Difference between revisions of "Team:BIT-China/FluorescentProbesModel"

The Scatter Plot of data are demonstrated below.

From the chart, it is clear that the FOD is in proportion to the H₂O₂, only when H₂O₂ is between 0-2.5 mM. The data in the points that H₂O₂ is 5 are obviously not obeying linear model. Thus, we consider to building a linear model between 0 and 2.5mM of H₂O₂. The new Scatter Plot of this part of data is showed below.

The scatter plot witnessed a significant linearity of between FOD and H₂O₂, so we tend to use a linear model to predict and explain the results.

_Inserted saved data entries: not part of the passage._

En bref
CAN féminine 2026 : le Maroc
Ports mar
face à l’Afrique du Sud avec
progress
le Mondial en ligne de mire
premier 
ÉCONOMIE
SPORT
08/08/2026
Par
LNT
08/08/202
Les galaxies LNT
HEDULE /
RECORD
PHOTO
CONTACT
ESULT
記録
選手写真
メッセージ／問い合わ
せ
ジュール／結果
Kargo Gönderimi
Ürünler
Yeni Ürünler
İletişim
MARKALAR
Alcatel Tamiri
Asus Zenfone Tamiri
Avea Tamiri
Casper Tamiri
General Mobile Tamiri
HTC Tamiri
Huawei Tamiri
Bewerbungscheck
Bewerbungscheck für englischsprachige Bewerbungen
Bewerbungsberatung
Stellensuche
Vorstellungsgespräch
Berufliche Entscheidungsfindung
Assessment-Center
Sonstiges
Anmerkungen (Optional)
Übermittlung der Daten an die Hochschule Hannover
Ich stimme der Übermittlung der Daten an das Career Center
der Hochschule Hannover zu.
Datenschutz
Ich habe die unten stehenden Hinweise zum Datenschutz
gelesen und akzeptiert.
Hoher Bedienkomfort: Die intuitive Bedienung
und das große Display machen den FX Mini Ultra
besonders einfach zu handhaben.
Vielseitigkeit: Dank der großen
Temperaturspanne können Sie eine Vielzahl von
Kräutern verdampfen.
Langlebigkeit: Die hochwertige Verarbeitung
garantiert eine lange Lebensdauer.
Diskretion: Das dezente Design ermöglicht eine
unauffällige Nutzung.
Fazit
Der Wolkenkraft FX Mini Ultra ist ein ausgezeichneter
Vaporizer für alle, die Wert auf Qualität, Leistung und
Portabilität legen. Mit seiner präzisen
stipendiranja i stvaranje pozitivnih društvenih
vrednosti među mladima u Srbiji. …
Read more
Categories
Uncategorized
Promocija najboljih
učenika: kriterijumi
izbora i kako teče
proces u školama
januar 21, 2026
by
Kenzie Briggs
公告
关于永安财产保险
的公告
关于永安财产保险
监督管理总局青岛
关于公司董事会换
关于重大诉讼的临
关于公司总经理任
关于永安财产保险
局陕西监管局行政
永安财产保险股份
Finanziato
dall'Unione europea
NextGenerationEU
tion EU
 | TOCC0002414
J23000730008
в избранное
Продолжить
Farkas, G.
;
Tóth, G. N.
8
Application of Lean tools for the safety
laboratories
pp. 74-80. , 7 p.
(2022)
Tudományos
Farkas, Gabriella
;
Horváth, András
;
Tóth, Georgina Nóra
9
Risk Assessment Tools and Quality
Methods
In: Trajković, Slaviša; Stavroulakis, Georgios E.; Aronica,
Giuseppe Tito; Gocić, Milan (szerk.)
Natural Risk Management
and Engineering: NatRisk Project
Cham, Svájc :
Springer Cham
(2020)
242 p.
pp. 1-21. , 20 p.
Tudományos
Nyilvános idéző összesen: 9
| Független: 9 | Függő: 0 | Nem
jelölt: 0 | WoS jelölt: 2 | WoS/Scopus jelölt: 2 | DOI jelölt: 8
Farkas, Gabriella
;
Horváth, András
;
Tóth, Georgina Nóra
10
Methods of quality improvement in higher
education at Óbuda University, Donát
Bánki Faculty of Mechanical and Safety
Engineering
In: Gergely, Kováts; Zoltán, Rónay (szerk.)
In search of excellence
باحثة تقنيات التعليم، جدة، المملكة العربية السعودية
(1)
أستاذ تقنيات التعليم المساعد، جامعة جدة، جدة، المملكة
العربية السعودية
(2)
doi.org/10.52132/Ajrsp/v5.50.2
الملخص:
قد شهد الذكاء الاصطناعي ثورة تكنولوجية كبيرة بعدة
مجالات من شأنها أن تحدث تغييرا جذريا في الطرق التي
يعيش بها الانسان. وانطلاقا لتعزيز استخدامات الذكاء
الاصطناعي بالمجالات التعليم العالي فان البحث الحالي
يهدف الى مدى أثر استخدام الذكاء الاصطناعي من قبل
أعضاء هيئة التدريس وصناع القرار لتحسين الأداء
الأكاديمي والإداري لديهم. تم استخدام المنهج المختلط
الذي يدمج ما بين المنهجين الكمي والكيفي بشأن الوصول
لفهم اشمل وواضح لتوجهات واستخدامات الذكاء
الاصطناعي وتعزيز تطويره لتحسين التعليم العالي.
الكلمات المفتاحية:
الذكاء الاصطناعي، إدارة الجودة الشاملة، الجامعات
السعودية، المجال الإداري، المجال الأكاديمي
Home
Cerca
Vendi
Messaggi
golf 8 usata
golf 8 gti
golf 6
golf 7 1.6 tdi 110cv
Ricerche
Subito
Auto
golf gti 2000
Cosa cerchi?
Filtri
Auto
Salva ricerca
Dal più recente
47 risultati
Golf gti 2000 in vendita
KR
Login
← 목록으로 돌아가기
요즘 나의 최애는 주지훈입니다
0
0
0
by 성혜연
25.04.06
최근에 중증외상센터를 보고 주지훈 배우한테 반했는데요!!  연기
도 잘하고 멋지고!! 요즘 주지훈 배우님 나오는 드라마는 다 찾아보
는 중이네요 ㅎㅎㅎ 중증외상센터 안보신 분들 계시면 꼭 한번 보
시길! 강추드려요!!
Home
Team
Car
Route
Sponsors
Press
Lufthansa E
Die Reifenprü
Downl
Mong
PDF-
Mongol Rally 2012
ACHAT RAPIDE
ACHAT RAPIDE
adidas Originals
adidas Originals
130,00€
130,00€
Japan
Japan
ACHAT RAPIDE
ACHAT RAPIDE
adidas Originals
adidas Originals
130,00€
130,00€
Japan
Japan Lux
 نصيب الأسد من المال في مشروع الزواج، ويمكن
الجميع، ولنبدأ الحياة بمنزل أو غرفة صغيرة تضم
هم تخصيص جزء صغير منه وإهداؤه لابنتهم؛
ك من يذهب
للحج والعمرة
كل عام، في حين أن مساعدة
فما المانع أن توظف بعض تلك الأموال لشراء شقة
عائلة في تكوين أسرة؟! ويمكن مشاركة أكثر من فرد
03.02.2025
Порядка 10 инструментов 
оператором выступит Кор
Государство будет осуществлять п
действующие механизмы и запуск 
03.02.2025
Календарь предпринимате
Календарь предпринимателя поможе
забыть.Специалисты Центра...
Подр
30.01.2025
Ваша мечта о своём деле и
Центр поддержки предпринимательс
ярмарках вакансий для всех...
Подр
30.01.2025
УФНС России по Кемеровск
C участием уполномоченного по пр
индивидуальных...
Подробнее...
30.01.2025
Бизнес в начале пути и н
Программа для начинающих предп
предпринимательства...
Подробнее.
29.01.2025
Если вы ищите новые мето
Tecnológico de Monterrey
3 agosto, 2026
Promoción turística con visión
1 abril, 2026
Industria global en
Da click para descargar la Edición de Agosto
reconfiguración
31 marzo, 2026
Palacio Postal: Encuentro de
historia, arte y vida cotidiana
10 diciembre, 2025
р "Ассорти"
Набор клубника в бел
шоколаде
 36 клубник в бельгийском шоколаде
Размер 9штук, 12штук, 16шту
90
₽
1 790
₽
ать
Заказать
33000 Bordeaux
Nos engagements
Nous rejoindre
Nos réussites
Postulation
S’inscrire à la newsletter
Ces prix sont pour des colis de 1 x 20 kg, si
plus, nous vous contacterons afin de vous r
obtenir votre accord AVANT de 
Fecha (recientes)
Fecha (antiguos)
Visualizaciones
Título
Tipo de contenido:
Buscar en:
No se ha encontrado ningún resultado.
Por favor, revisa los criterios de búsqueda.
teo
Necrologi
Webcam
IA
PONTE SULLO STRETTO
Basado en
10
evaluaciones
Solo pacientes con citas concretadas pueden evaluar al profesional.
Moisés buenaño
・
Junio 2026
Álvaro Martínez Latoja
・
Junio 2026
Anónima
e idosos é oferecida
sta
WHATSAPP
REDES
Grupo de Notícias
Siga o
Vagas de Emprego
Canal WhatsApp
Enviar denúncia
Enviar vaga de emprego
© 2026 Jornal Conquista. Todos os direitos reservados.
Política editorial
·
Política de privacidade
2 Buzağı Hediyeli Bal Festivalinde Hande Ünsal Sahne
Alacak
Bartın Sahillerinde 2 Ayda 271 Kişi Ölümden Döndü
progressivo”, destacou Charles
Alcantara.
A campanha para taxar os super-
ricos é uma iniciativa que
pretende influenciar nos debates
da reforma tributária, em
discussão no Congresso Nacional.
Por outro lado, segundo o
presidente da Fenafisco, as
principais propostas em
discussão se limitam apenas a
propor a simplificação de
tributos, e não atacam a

With the criteria of the least square, we construct following linear model

$$FOD_{i}=\beta_{0}+\beta_{1}\ H_{2}O_{2_{i}}+\epsilon_{i},\epsilon_{i} \sim N(0,\sigma^2)$$

The property of the model are demonstrated below

It is obvious that the data fits linear model well and the parameters are following

$$FOD_{i}=4752+1214.48\ H_{2}O_{2_{i}}+\epsilon_{i},\epsilon_{i} \sim N(0,425.9)$$

The data along with the fitted values of the model and the confidence interval are pictured below.

We also run a residuals analysis to ensure this linear model is proper to fit the data. First, we draw histogram and QQ-plot of standard residuals.

From the histogram, the standard residuals equally drop in the two sides of zero, which means that the residuals are possibly independent. Also, the QQ-plot implies the significant normality of residuals.

The linear model we constructed validates the linearity between the concentration of H₂O₂ and the fluorescence intensity divided by the OD value, which the H₂O₂ is in the interval from 0 to 2.5mM. And we also analyzed the residuals of the model to ensure it works well. With this model, we can properly predict the output when the concentration of H₂O₂ is in certain interval.